Like-Blog
So interessant können Übersetzungslösungen sein
Warum Like-Blog? Nun, zum einen ist dieser Blog ein Blog, den Sie mögen (und regelmäßig lesen) sollten – zumindest dann, wenn Sie sich für Übersetzungen interessieren. Zum anderen ist das hier behandelte Thema eines, in dem die sinnstiftende Ähnlichkeit zwischen einem Text und seiner Übersetzung im Sprachenpaar Englisch-Deutsch eine zentrale Rolle spielt. Auf dieser Seite diskutiere ich einige interessante Übersetzungslösungen, die mir im Laufe meiner Tätigkeit als Übersetzer und Übersetzungswissenschaftler über den Weg gelaufen sind.
Eine Übersetzungslösung ist immer nur so gut wie die sie stützenden Argumente. Wer also positive oder negative Übersetzungskritik übt, muss diese auch begründen. Wie gut eine Übersetzungslösung ist, erweist sich erst in Relation zu anderen möglichen Übersetzungslösungen in einer gegebenen Übersetzungssituation. Daher sollte ein Übersetzungskritiker oder eine Übersetzungskritikerin nicht nur sagen, warum eine Übersetzungslösung schlecht ist, sondern auch aufzeigen, wie eine bessere Lösung aussehen könnte. Diese Grundsätze der Übersetzungskritik werde ich versuchen zu beherzigen. Das bedeutet auch: Wenn Sie Fragen zu meiner Argumentation haben oder anderer Meinung sind, lassen Sie es mich gerne wissen unter 04171 6086525 oder per E-Mail an bittner@businessenglish-hamburg.de. Doch nun genug der einleitenden Worte. Ich wünsche Ihnen viel Spaß beim Lesen!

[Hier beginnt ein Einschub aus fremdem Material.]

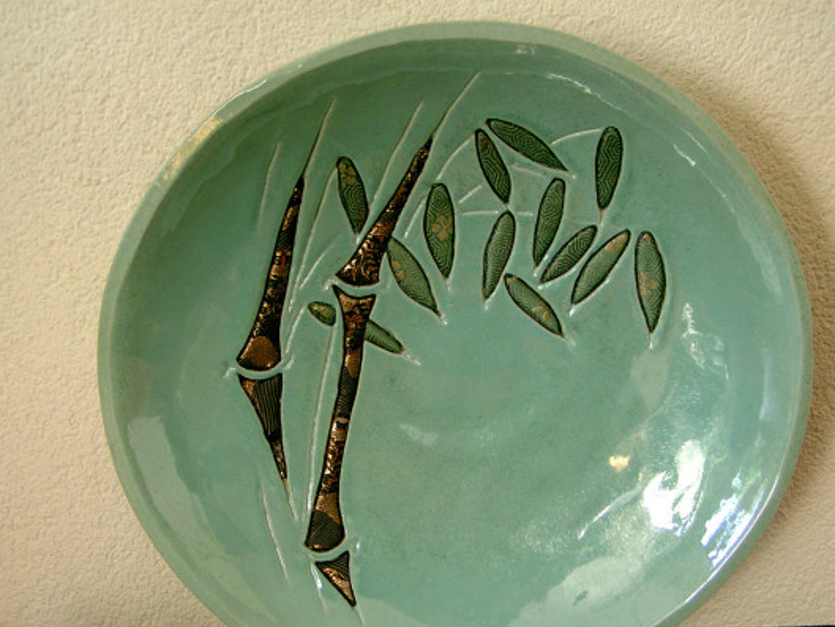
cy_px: 366
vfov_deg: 31.5
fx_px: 1110
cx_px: 425
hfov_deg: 41.2
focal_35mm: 46
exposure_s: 1/40
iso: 100
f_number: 2.8
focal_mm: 5.8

Prozentual gesehen (Januar 2021)
Zwei Probleme gibt es in der deutschen Übersetzung der folgenden Passage aus „The Meaning of Michelle Obama“, geschrieben von Nancy Gibbs und Michael Scherer und erschienen im Mai 2009 in Time Magazine: „In any case, by the time she held the Bible for her husband on Inauguration Day, her approval rating had jumped nearly 40 points. And she was just getting started.“
Dies wurde übersetzt als: „Fakt ist jedenfalls, dass ihre Beliebtheitswerte um fast 40% gestiegen waren, als sie am Tag der Amtseinführung die Bibel für ihren Mann hielt. Und sie kam doch gerade erst so richtig in Schwung.“ Finden Sie die zwei Fehler in der Übersetzung?
Der erste Fehler ist ein mathematischer. Wenn es im Ausgangstext heißt „her approval rating had jumped nearly 40 points“, so sind damit Prozentpunkte gemeint und nicht Prozent. Um den Unterschied zwischen Prozentpunkten und Prozent deutlich zu machen, nehmen wir einmal an, dass der Beliebtheitswert von Michelle Obama bei 20 Prozent lag. Eine Steigerung um 40 Prozent würde bedeuten, dass er anschließend 28 Prozent betrug. Eine Steigerung um 40 Prozentpunkte jedoch lässt diesen Wert auf 60 hochschnellen.
Der zweite Fehler ist etwas subtiler. In der Übersetzung des letzten Satzes „And she was just getting started“ mit „Und sie kam doch gerade erst so richtig in Schwung“ ist ein Wort fehl am Platz. Wer nun meint, dass es mir um das Substantiv „Schwung“ geht, irrt. Das Problem ist vielmehr das Adverb „doch“, denn dadurch drückt der Satz ein Bedauern darüber aus, dass der Schwung nicht beibehalten werden kann. Von Bedauern kann jedoch hier keine Rede sein, denn dafür müsste vorher ein negativer Trend verzeichnet worden sein. Das ist nicht der Fall. Gemeint ist im Original denn auch: Jetzt geht es erst richtig los!
Wenn ich beiden Fehler im Zieltext korrigiere, könnte als Übersetzung stehen: Fakt ist jedenfalls, dass ihre Beliebtheitswerte um fast 40 Prozentpunkte gestiegen waren, als sie am Tag der Amtseinführung die Bibel für ihren Mann hielt. Und das war erst der Anfang.